++++ DATA PROVIDED
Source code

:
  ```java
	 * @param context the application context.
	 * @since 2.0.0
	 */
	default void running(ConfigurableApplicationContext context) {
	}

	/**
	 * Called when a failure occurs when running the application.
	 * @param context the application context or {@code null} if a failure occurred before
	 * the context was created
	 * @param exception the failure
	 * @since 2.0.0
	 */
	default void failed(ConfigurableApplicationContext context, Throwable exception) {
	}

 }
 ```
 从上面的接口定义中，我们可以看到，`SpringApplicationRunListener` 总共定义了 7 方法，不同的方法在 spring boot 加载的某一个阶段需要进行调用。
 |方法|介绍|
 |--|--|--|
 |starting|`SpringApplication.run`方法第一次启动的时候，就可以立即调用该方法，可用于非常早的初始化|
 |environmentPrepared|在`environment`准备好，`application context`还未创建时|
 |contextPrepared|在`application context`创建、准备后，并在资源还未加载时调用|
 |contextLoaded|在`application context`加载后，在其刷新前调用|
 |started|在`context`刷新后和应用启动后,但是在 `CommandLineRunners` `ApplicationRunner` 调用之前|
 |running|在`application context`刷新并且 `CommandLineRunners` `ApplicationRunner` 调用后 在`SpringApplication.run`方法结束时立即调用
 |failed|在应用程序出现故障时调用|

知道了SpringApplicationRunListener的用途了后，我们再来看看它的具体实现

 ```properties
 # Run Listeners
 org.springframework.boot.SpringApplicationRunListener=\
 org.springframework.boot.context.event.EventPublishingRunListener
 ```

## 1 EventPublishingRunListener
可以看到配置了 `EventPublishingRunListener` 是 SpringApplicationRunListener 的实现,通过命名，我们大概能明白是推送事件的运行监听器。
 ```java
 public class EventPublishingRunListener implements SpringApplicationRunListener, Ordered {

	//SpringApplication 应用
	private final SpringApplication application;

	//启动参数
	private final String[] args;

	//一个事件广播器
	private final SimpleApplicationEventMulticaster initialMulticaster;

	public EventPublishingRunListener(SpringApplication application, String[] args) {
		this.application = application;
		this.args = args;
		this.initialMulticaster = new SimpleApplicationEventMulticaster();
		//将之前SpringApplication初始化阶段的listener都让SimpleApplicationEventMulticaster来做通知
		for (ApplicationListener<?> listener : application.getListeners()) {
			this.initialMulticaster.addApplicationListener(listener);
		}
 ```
++++++++
EXERCISE =>
Locate the word "default" in the data above. Copy every line carrying it.

YOUR SOLUTION =>
	default void running(ConfigurableApplicationContext context) {
	default void failed(ConfigurableApplicationContext context, Throwable exception) {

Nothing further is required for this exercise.